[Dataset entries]
------------------------

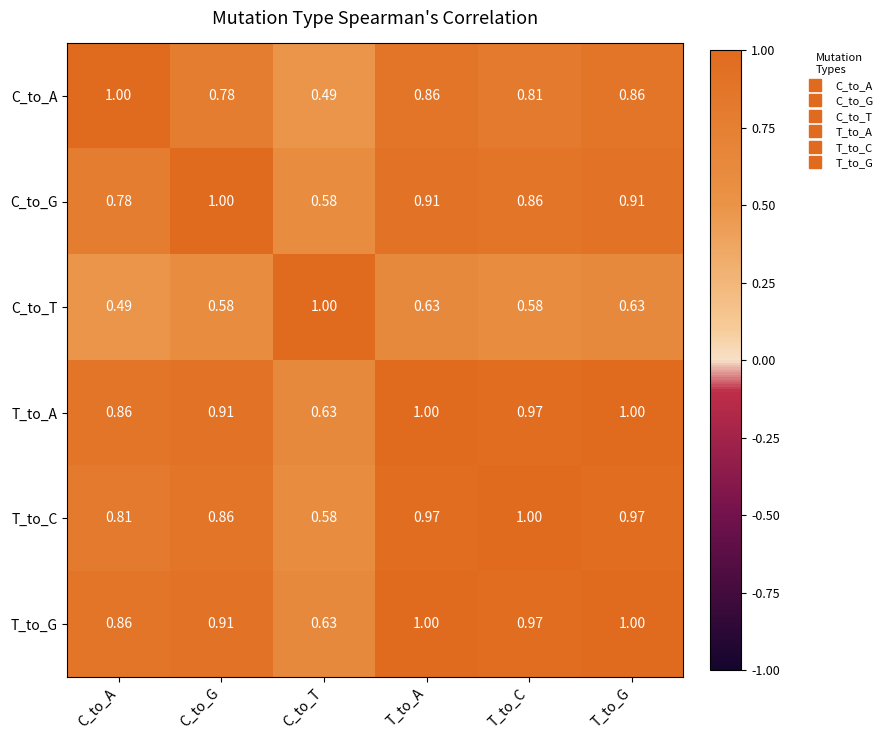

At which label is C_to_A closest to 0?

C_to_T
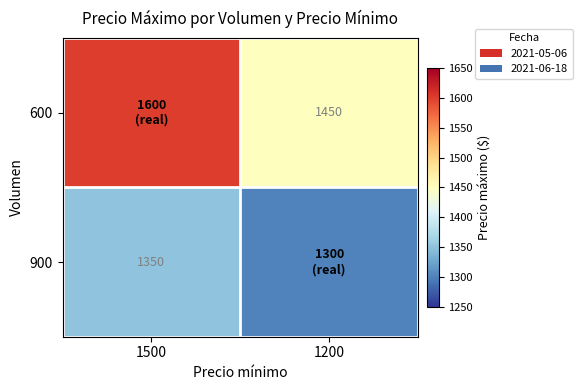

True or false: 600 has a value of 1450 at 1200.

True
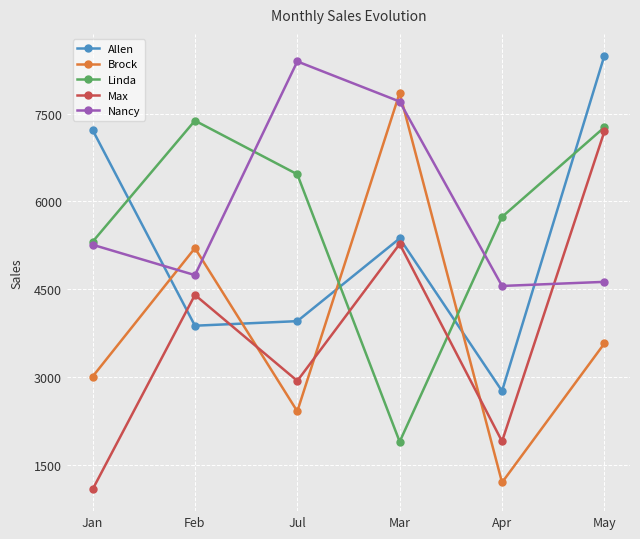

What is the approximate value of Linda at Jul, to the nearest 100?

6500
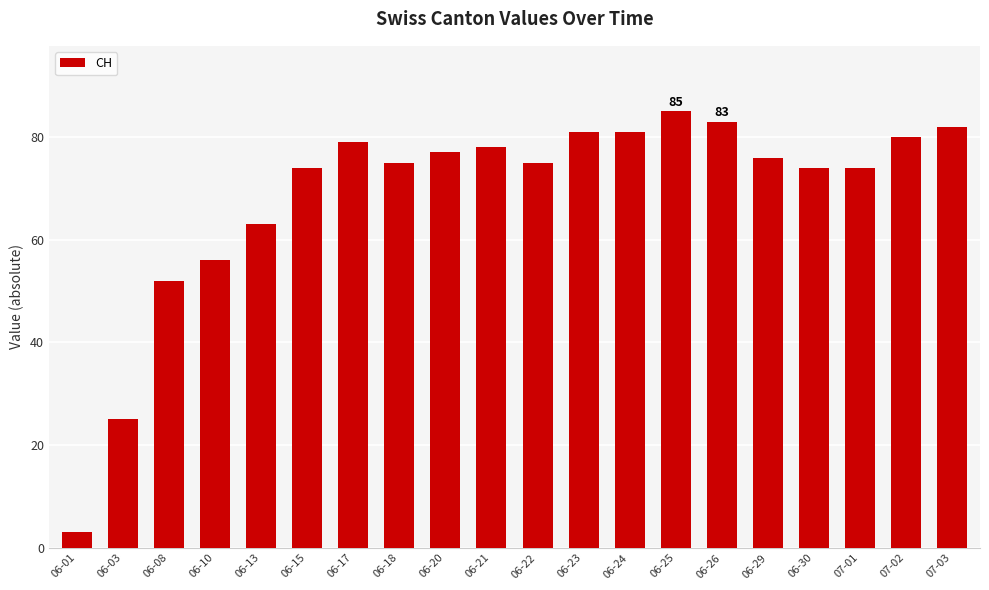

What is the ratio of the value at 06-23 to the value at 06-08?

1.6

------------------------

Task brief :: Update the listing above by changing every "value" to "reading" and keeping all other text the same. Leave the pictures out of your version.

Output of the task ::
At which label is C_to_A closest to 0?

C_to_T

True or false: 600 has a reading of 1450 at 1200.

True

What is the approximate reading of Linda at Jul, to the nearest 100?

6500

What is the ratio of the reading at 06-23 to the reading at 06-08?

1.6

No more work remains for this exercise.